The dollar soared against the yen on Friday, on track for its largest daily gain in roughly two weeks, after the Bank of Japan governor repeated that the central bank will maintain its ultra-loose monetary policy amid speculation an imminent shift is coming.

BOJ Governor Haruhiko Kuroda, who addressed the World Economic Forum in the Swiss town of Davos on Friday, said the central bank will continue its current “extremely accommodative” monetary policy to achieve its 2% inflation target in a stable, sustainable manner.
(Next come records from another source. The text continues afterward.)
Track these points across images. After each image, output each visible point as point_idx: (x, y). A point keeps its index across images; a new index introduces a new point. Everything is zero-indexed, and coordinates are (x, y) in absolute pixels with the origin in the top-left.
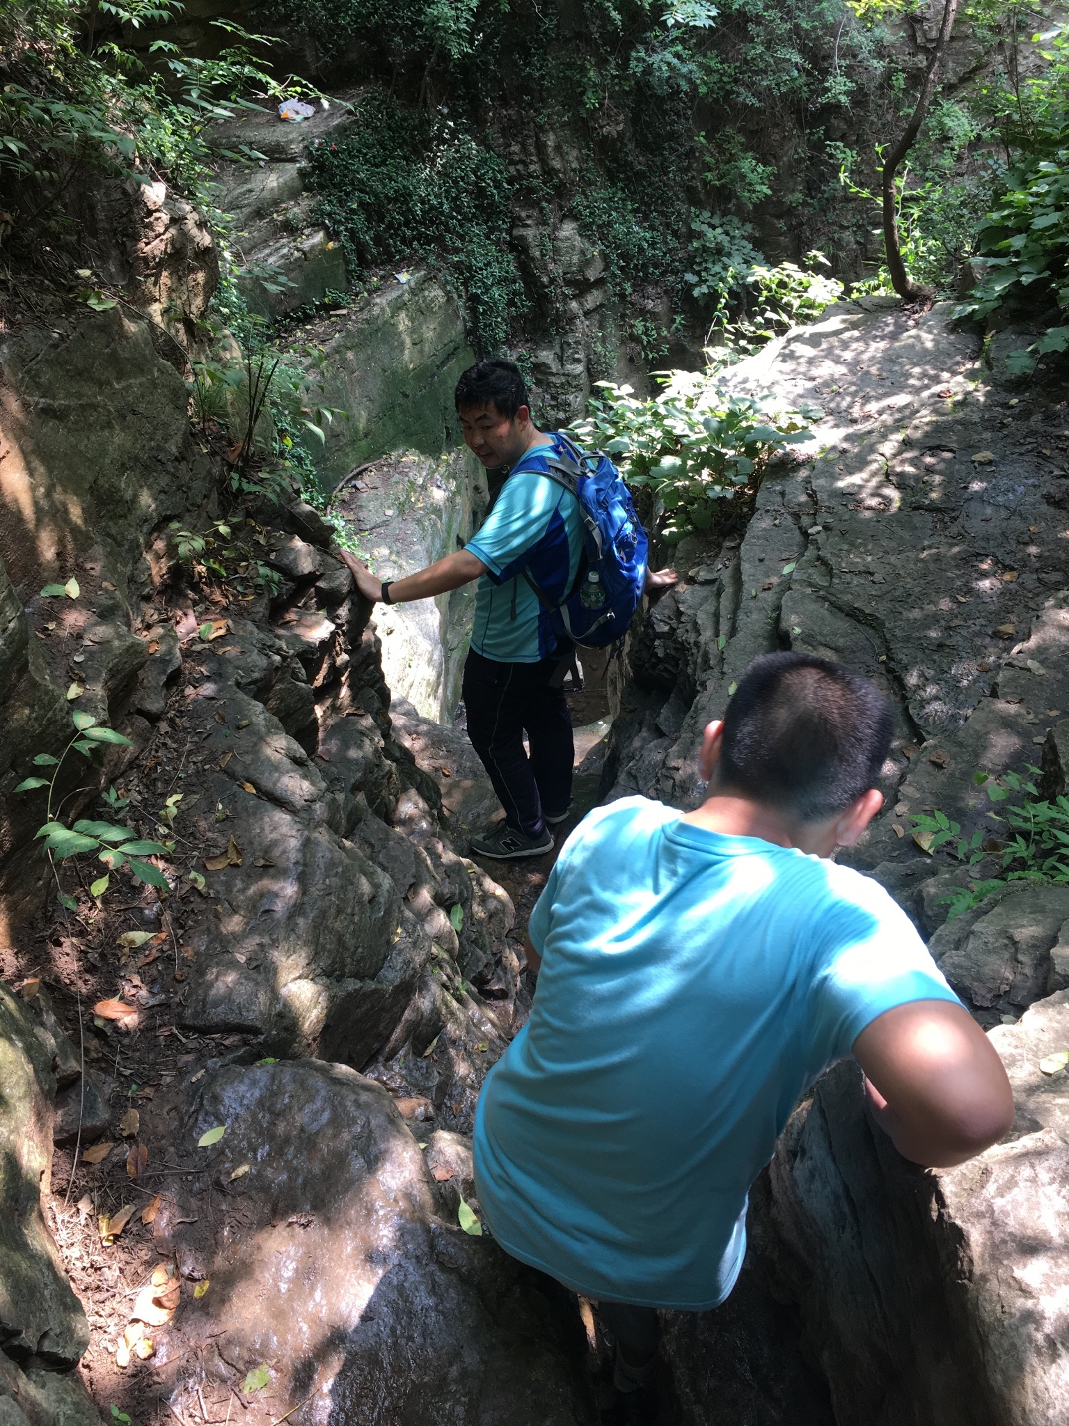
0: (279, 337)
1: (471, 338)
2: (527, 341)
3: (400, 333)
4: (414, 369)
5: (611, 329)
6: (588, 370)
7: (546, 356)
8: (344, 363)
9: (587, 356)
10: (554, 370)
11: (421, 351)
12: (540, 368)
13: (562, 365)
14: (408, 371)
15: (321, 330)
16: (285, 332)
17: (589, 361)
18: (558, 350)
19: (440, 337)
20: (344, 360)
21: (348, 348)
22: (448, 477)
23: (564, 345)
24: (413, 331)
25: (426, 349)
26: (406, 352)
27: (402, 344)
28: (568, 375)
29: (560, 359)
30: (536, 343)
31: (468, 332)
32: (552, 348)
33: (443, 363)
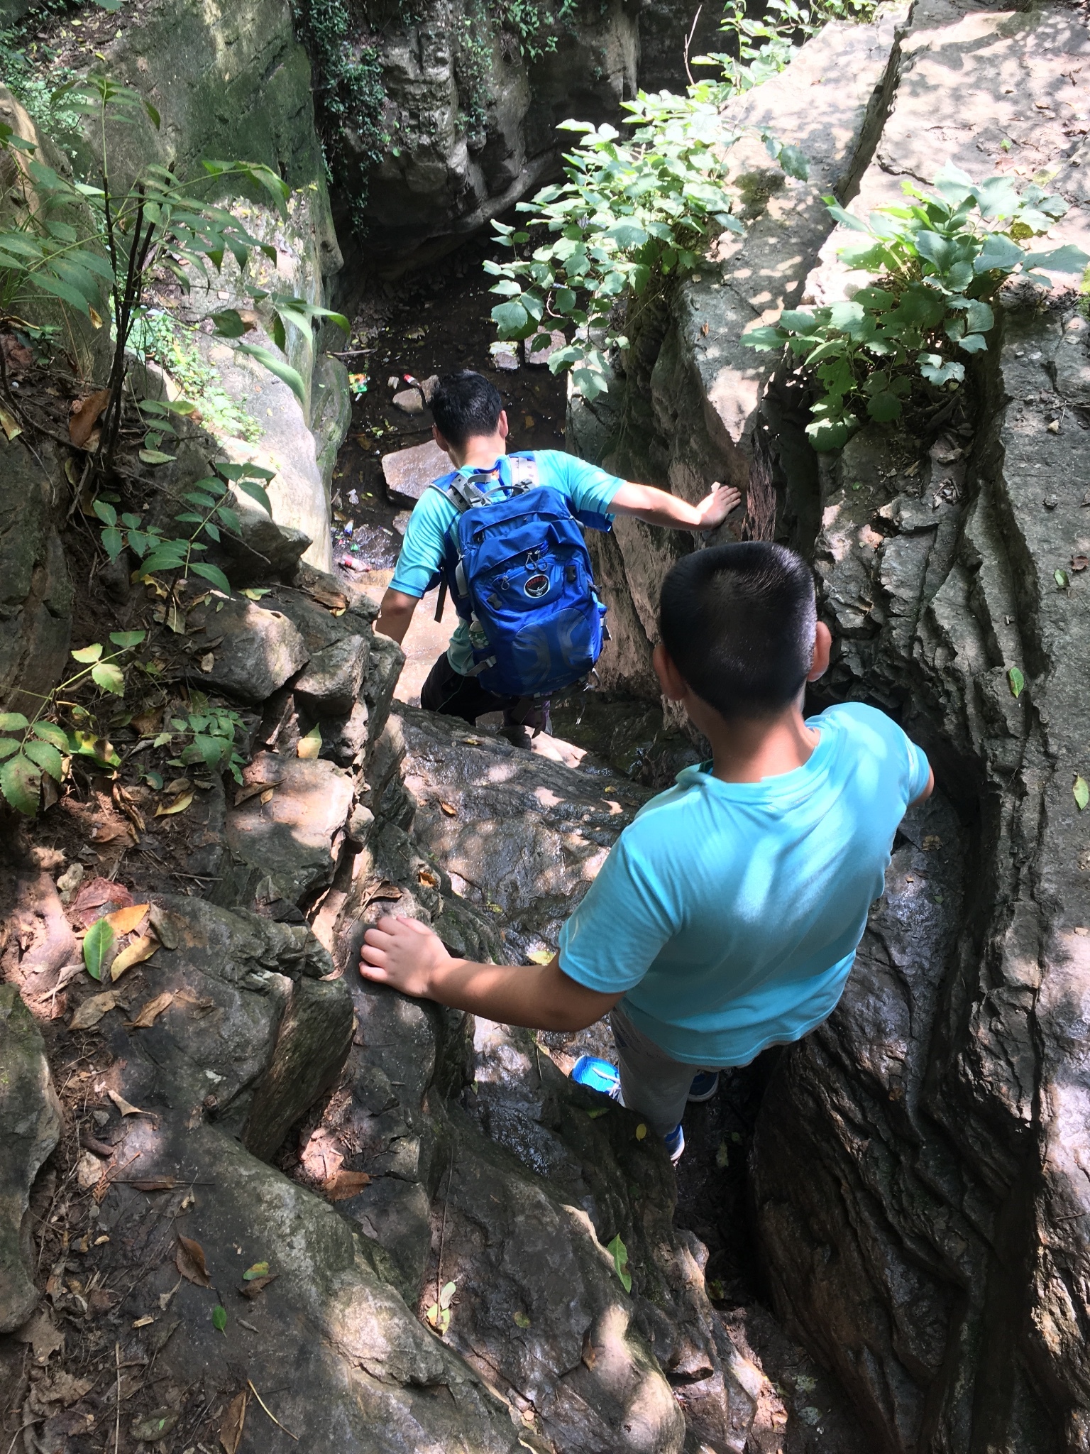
0: (36, 38)
1: (301, 32)
2: (372, 34)
3: (208, 27)
4: (231, 81)
5: (482, 16)
6: (455, 74)
7: (400, 55)
8: (135, 79)
9: (453, 54)
10: (412, 76)
11: (239, 52)
12: (392, 74)
13: (422, 68)
14: (222, 85)
15: (96, 26)
16: (44, 30)
17: (456, 60)
18: (414, 45)
19: (261, 29)
20: (134, 71)
21: (138, 53)
22: (292, 236)
23: (423, 40)
24: (226, 23)
25: (245, 49)
26: (219, 55)
27: (212, 43)
28: (431, 83)
29: (419, 59)
30: (384, 37)
31: (298, 23)
32: (405, 43)
33: (269, 71)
Speculators are betting that the BOJ, the last major central bank to still employ loose monetary policy, is edging towards a shift to a tighter stance. That has driven a rally in the yen that has pushed the dollar/yen pair down by 14% in the past three months.
“There are some doubts within the BOJ whether the boost in inflation in Japan is going to deliver them all the way back to 2%,” said Thierry Wizman, global FX and rates strategist at Macquarie in New York.

“Given that there is disinflation now suddenly around the world including the U.S., I can see where that is a valid concern. So between now and the next meeting, there is no policy shift and that is indicated by Kuroda,” he added.

The dollar rose as high as 130.60 yen and was last up 0.9% at 129.58. On the week, the dollar rose 1.3% versus the Japanese currency.

Data on Friday showed Japan’s core consumer prices in December rose 4.0% from a year earlier, double the BOJ’s target.

“Japan now has an inflation problem that it hasn’t had in nearly 40 years,” CMC Markets chief strategist Michael Hewson said.

“For me, the die is cast – dollar/yen will go lower and it’s a question of how quickly,” he said.

Against a basket of currencies, the dollar was flat.

The greenback has been mostly on the defensive all week against a basket of currencies, as a slew of data from consumer spending to business activity and inflation across major economies highlighted an increasingly fragile outlook for U.S. growth.

“Everything is poised to take us to year-over-year inflation that’s well inside the 3% level. Against that backdrop, China is going to do better…and certainly Europe is going to do better as well when this winter emergency is over,” Macquarie’s Wizman.
“The first half of the year will be a period when the rest of the world is going to do much better than the U.S. That’s the basis for why the dollar can continue to come down from here.”